The 21st Century ROAD to Housing Act became law after President Donald Trump declined to sign it, closing a fast-moving bipartisan push that cleared the Senate 85-5 on June 22 and the House 358-32 on June 23. The final package folds in provisions from more than 60 bills and is meant to nudge housing supply through zoning, permitting, financing, and federal program changes rather than through one sweeping federal mandate.

Much of the law works by making it easier, or more attractive, for local governments and builders to move projects forward. Its provisions cover housing counseling, permitting for single-stair multifamily buildings, manufactured housing, veterans housing, community banking, and disaster recovery, all areas that can affect whether projects pencil out and how quickly they reach the ground.
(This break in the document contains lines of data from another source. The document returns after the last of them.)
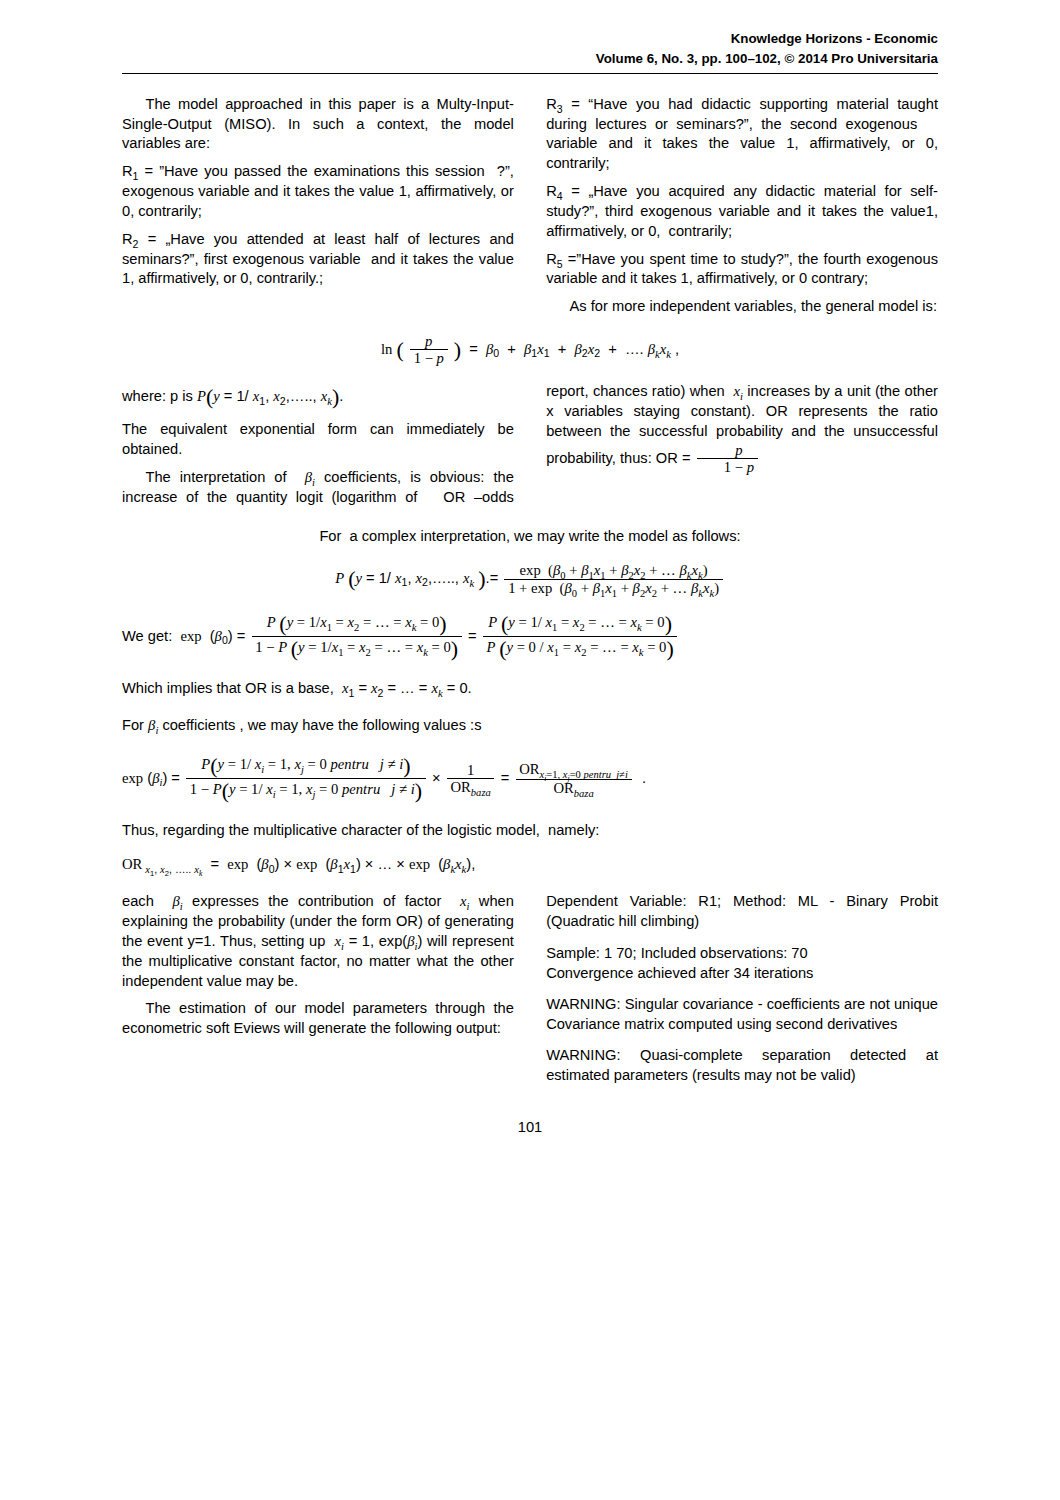Knowledge Horizons - Economic
Volume 6, No. 3, pp. 100–102, © 2014 Pro Universitaria
The model approached in this paper is a Multy-Input-Single-Output (MISO). In such a context, the model variables are:
R1 = ”Have you passed the examinations this session ?”, exogenous variable and it takes the value 1, affirmatively, or 0, contrarily;
R2 = „Have you attended at least half of lectures and seminars?”, first exogenous variable and it takes the value 1, affirmatively, or 0, contrarily.;
R3 = “Have you had didactic supporting material taught during lectures or seminars?”, the second exogenous variable and it takes the value 1, affirmatively, or 0, contrarily;
R4 = „Have you acquired any didactic material for self-study?”, third exogenous variable and it takes the value1, affirmatively, or 0, contrarily;
R5 =”Have you spent time to study?”, the fourth exogenous variable and it takes 1, affirmatively, or 0 contrary;
As for more independent variables, the general model is:
ln ( p 1 − p ) = β0 + β1x1 + β2x2 + …. βkxk ,
where: p is P(y = 1/ x1, x2,….., xk).
The equivalent exponential form can immediately be obtained.
The interpretation of βi coefficients, is obvious: the increase of the quantity logit (logarithm of OR –odds report, chances ratio) when xi increases by a unit (the other x variables staying constant). OR represents the ratio between the successful probability and the unsuccessful probability, thus: OR = p 1 − p
For a complex interpretation, we may write the model as follows:
P (y = 1/ x1, x2,….., xk ).= exp (β0 + β1x1 + β2x2 + … βkxk) 1 + exp (β0 + β1x1 + β2x2 + … βkxk)
We get: exp (β0) = P (y = 1/x1 = x2 = … = xk = 0) 1 − P (y = 1/x1 = x2 = … = xk = 0) = P (y = 1/ x1 = x2 = … = xk = 0) P (y = 0 / x1 = x2 = … = xk = 0)
Which implies that OR is a base, x1 = x2 = … = xk = 0.
For βi coefficients , we may have the following values :s
exp (βi) = P(y = 1/ xi = 1, xj = 0 pentru j ≠ i) 1 − P(y = 1/ xi = 1, xj = 0 pentru j ≠ i) × 1 ORbaza = ORxi=1, xj=0 pentru j≠i ORbaza .
Thus, regarding the multiplicative character of the logistic model, namely:
OR x1, x2, ….. xk = exp (β0) × exp (β1x1) × … × exp (βkxk),
each βi expresses the contribution of factor xi when explaining the probability (under the form OR) of generating the event y=1. Thus, setting up xi = 1, exp(βi) will represent the multiplicative constant factor, no matter what the other independent value may be.
The estimation of our model parameters through the econometric soft Eviews will generate the following output:
Dependent Variable: R1; Method: ML - Binary Probit (Quadratic hill climbing)
Sample: 1 70; Included observations: 70
Convergence achieved after 34 iterations
WARNING: Singular covariance - coefficients are not unique Covariance matrix computed using second derivatives
WARNING: Quasi-complete separation detected at estimated parameters (results may not be valid)
101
That is where the implementation gap matters most: the law opens doors, but it does not force states or cities to walk through them.

Several sections could change the market in practical ways if agencies act quickly. The bill lifts the Rental Assistance Demonstration cap by 100,000 units, a move that could give housing authorities more room to preserve or convert subsidized homes. It also authorizes the Community Development Block Grant Disaster Recovery program for three years and creates a new Moving to Work cohort, giving public housing agencies another path to test local flexibility. Those changes are concrete, but they still depend on federal guidance, local participation, and the pace of project finance.

Other parts of the law are more guarded than transformative. Congress kept language restricting institutional investors from buying single-family homes, while carving out build-to-rent properties and adding a renter outreach resource at the Department of Housing and Urban Development for tenants in properties owned by institutional investors. Those steps may improve transparency and tenant communication, but they do not add units on their own. The same is true for the law’s incentives around zoning and permitting: they can help communities move faster, but only where local officials rewrite rules and private developers respond.

Housing groups treated the measure as a major bipartisan breakthrough. The National Association of Home Builders called it historic and supportive of housing production, while the National Association of REALTORS® said the last federal effort at this scale was the Housing and Economic Recovery Act of 2008. Urban Institute analysts warned that the law’s real-world effect will hinge on federal agency capacity, state and local response, and how the private market reacts. That makes the package significant, but still closer to a zoning-and-permitting nudge than a housing moonshot.